Para entonces, las otras personas en la oficina habían comenzado a regresar y se veían molestas por no poder entrar.
—Oye, ¿quién te crees que eres?
Solo porque eres la hija del señor Regulas no te da derecho a decirnos qué podemos y no podemos hacer.
Ahora, déjanos entrar.
A menos que la gerencia diga lo contrario, somos libres de entrar aquí —Amanda sonaba enojada y también frustrada.
Rika sentía que Amanda tenía que ver con lo que le pasó a su bolso y este polvo blanco.
Afortunadamente, Mark decidió llegar antes de que las cosas pudieran empeorar y su presencia calmó la situación.
—Soy yo quien ordenó que esta sección se cerrara por ahora.
¿Tienes algún problema con eso, señorita?
—La voz de Mark sonaba lo suficientemente fría como para hacer estremecer a Rika.
Ella no había escuchado a su hermano sonar tan enojado y alterado con nadie más que no fuera ella.
Incluso Amanda parecía sorprendida, pero intentó calmar la situación lo más rápido posible.
—No tengo ningún problema con nada, joven maestro Goodwill.
¡Pero no puedo evitar encontrarlo injusto!
¡Estás mostrando favoritismo a una pasante en lugar de a aquellos que han demostrado lealtad a esta cooperación durante años!

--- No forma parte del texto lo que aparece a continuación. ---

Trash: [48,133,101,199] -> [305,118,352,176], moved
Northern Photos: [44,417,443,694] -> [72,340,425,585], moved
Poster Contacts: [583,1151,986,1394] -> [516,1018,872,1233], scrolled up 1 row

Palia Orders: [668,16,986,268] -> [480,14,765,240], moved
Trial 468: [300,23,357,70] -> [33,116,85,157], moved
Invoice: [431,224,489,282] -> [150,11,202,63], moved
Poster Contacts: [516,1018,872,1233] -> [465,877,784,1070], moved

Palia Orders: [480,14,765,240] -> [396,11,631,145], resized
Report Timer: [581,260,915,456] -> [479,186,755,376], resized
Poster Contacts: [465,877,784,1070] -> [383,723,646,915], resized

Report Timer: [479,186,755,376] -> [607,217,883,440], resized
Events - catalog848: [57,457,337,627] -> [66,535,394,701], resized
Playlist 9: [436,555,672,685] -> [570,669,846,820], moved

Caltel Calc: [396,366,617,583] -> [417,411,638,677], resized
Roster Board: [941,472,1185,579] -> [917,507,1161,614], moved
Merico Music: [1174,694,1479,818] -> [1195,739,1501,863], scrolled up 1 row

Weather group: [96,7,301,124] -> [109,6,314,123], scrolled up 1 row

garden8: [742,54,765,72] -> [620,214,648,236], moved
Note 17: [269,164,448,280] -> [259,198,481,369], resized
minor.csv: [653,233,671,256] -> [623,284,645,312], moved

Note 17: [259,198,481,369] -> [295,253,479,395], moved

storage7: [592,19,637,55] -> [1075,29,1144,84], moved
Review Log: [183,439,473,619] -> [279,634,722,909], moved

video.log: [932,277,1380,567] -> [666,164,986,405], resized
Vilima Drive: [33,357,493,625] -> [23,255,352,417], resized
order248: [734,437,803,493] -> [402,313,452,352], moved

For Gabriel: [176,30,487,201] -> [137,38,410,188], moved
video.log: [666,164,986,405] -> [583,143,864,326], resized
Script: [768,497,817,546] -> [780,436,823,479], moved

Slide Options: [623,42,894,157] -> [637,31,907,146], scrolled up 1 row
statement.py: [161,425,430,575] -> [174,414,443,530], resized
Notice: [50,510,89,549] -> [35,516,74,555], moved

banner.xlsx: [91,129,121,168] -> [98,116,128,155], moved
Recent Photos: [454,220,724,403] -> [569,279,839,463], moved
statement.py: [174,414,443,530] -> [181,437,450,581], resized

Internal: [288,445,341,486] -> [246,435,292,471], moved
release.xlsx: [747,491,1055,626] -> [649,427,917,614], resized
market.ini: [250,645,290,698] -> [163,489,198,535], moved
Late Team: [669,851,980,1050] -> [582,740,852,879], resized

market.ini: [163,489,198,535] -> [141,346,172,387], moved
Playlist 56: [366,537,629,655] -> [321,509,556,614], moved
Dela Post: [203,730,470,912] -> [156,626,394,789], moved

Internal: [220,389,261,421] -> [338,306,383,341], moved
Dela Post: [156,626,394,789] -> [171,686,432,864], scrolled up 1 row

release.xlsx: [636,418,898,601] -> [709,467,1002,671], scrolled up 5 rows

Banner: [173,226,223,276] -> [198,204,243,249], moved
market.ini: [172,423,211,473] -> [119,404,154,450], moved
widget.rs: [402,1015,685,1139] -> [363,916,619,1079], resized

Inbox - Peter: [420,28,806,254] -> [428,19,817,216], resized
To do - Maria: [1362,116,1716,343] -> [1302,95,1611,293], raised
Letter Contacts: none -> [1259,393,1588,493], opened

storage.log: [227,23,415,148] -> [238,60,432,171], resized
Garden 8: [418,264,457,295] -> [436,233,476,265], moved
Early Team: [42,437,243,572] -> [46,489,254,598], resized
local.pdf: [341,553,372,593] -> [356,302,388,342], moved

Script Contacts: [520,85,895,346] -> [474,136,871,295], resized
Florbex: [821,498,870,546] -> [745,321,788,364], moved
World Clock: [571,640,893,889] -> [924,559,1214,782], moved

¿Qué tipo de suciedad tiene ella sobre ti?
Dímelo y te ayudaré —susurró Amanda estas palabras, o al menos intentó susurrar.
Pero habló lo suficientemente fuerte como para ser escuchada por todos.
Eso hizo que Rika sintiera vergüenza ajena y se llevó la mano a la cara fruto de la frustración.
La cara de Mark se puso más roja de lo que Rika había visto nunca y parecía estar haciendo su mejor esfuerzo por no estallar.
Pero fue el comportamiento de Luna lo que tomó a todos por sorpresa.
—Pfff–jajaja…
no debería reír…
pero no puedo…
detenerme…
esto es algo —La risa de Luna empeoró la expresión de Mark hasta que ya no pudo soportarlo.
—Mira, señorita, no sé cuál es tu problema, pero no toleraré más comentarios sobre mi relación con Rika.
No sé ni me importa tu relación con tus hermanos, pero la mía es promedio.
Entonces, si te importa tu trabajo y tu futuro, será mejor que no me enfades más —Rika abrió la boca y luego la cerró igual de rápido.
No quería decirle nada a Mark sobre su declaración, especialmente no con un público mirándolos con esa expresión horrorizada.
—Podemos aclarar las cosas más tarde, Mark.
Por ahora, deberíamos centrarnos en lo que está pasando aquí.
Puedes ver que este polvo también es un estimulante, ¿verdad?
Por ahora, tener alfas y omegas rondando esta sección podría ser peligroso —advirtió Rika y Mark asintió en acuerdo.